Decentralized finance applications are currently being built on protocols that were not designed to meet the needs and requirements of DeFi services. Radix uses significant technology innovations to be the first layer 1 protocol specifically built to serve the rapidly growing DeFi industry. Radix focuses on the three drivers of DeFi growth:
Access: Despite the rapid growth of cryptocurrency, it is difficult and expensive to get money in and out of the DeFi ecosystem. Radix’s user-centric, vertically integrated approach makes on-ramping and off-ramping simple, secure, and as frictionless as possible.
Liquidity: Liquidity is the lifeblood of the global economy, yet most of the world’s tokens and assets have limited liquidity fragmented across platforms that do not effectively interoperate.

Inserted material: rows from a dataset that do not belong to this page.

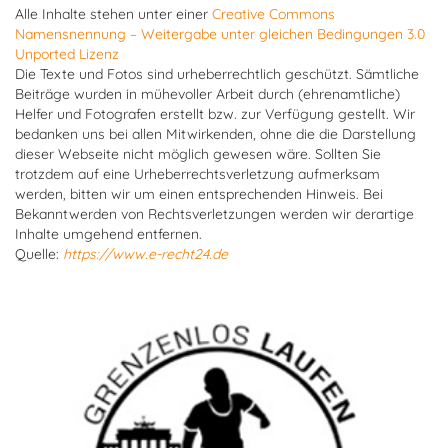
Alle Inhalte stehen unter einer
Creative Commons
Namensnennung – Weitergabe unter gleichen Bedingungen 3.0
Unported Lizenz
Die Texte und Fotos sind urheberrechtlich geschützt. Sämtliche
Beiträge wurden in mühevoller Arbeit durch (ehrenamtliche)
Helfer und Fotografen erstellt bzw. zur Verfügung gestellt. Wir
bedanken uns bei allen Mitwirkenden, ohne die die Darstellung
dieser Webseite nicht möglich gewesen wäre. Sollten Sie
trotzdem auf eine Urheberrechtsverletzung aufmerksam
werden, bitten wir um einen entsprechenden Hinweis. Bei
Bekanntwerden von Rechtsverletzungen werden wir derartige
Inhalte umgehend entfernen.
Quelle:
https://www.e-recht24.de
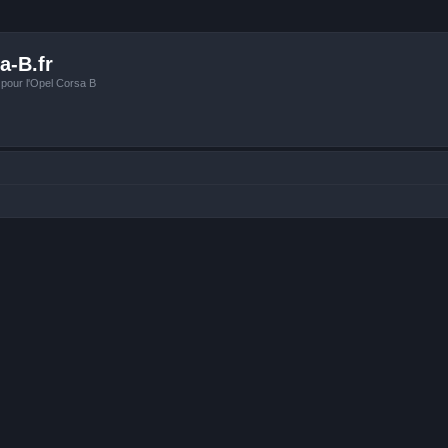
a-B.fr
 pour l'Opel Corsa B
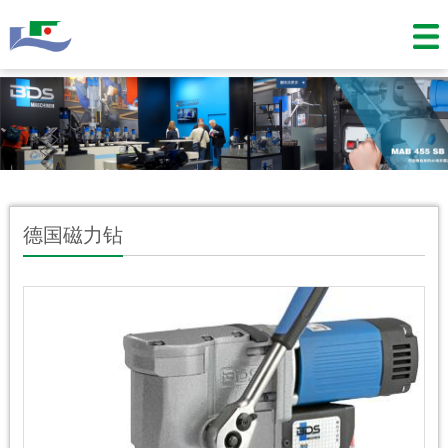
德国磁力钻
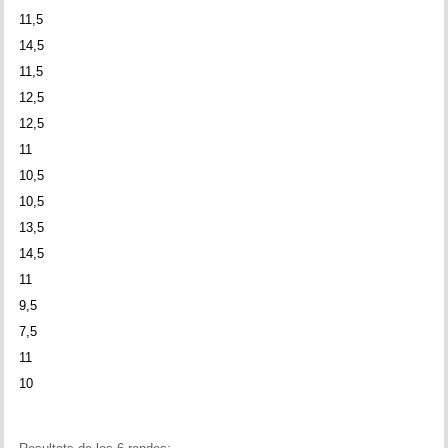
11,5
14,5
11,5
12,5
12,5
11
10,5
10,5
13,5
14,5
11
9,5
7,5
11
10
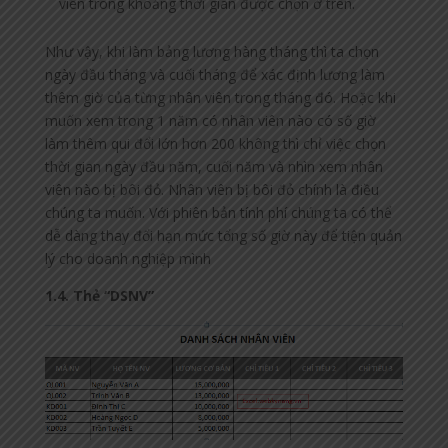
viên trong khoảng thời gian được chọn ở trên.
Như vậy, khi làm bảng lương hàng tháng thì ta chọn
ngày đầu tháng và cuối tháng để xác định lương làm
thêm giờ của từng nhân viên trong tháng đó. Hoặc khi
muốn xem trong 1 năm có nhân viên nào có số giờ
làm thêm qui đổi lớn hơn 200 không thì chỉ việc chọn
thời gian ngày đầu năm, cuối năm và nhìn xem nhân
viên nào bị bôi đỏ. Nhân viên bị bôi đỏ chính là điều
chúng ta muốn. Với phiên bản tính phí chúng ta có thể
dễ dàng thay đổi hạn mức tổng số giờ này để tiện quản
lý cho doanh nghiệp mình
1.4. Thẻ “DSNV”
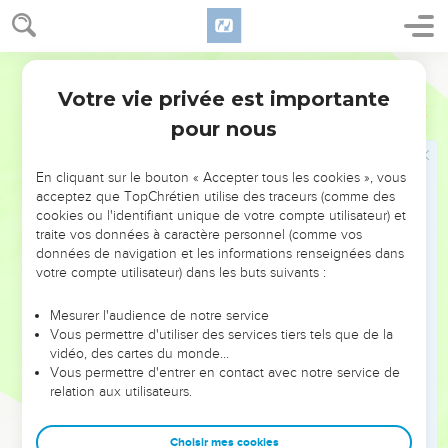
Votre vie privée est importante
pour nous
NE MANQUEZ PAS L’ÉVÉNEMENT
En cliquant sur le bouton « Accepter tous les cookies », vous
DE L’ANNÉE !
acceptez que TopChrétien utilise des traceurs (comme des
cookies ou l'identifiant unique de votre compte utilisateur) et
ET SI LEURS ERREURS POUVAIENT VOUS ÉVITER LES
traite vos données à caractère personnel (comme vos
VOTRES ?
données de navigation et les informations renseignées dans
votre compte utilisateur) dans les buts suivants :
On admire souvent les leaders pour leurs réussites, leur impact,
leur foi ou leur vision. Mais on voit moins les doutes, les erreurs
Mesurer l'audience de notre service
Vous permettre d'utiliser des services tiers tels que de la
et les saisons difficiles qu'ils ont traversés, alors même que ce
vidéo, des cartes du monde…
sont elles qui les ont façonnés.
Vous permettre d'entrer en contact avec notre service de
relation aux utilisateurs.
Dans cette conférence, leaders, entrepreneurs, et responsables
reviennent sur les erreurs marquantes de leur parcours et les
clés pour avancer avec plus de sagesse afin que leurs erreurs
Choisir mes cookies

Radix provides native functionality for projects, developers, and market makers to create and access liquidity pools at the call of an API.
Choice: The network effects of a public ledger are based on both the number of users and the number of connections between assets/applications on the platform. By standardizing and simplifying the way financial assets are represented on Radix, these asset code blocks can be easily scaled.
Friction in the financial system costs $71 billion annually, and DeFi can only change this if we lower the barriers to entry and make it easier to get assets in and out of the ecosystem.
Piers Ridyard is a Y Combinator alum and the CEO of Radix. I invited him on the podcast to share his mission and how they are turning challenges into opportunities.
With $6 million in startup funding, I learn how Radix is accelerating DeFi by making on-ramping and off-ramping secure and frictionless, providing access to liquidity for investors, developers, and market makers.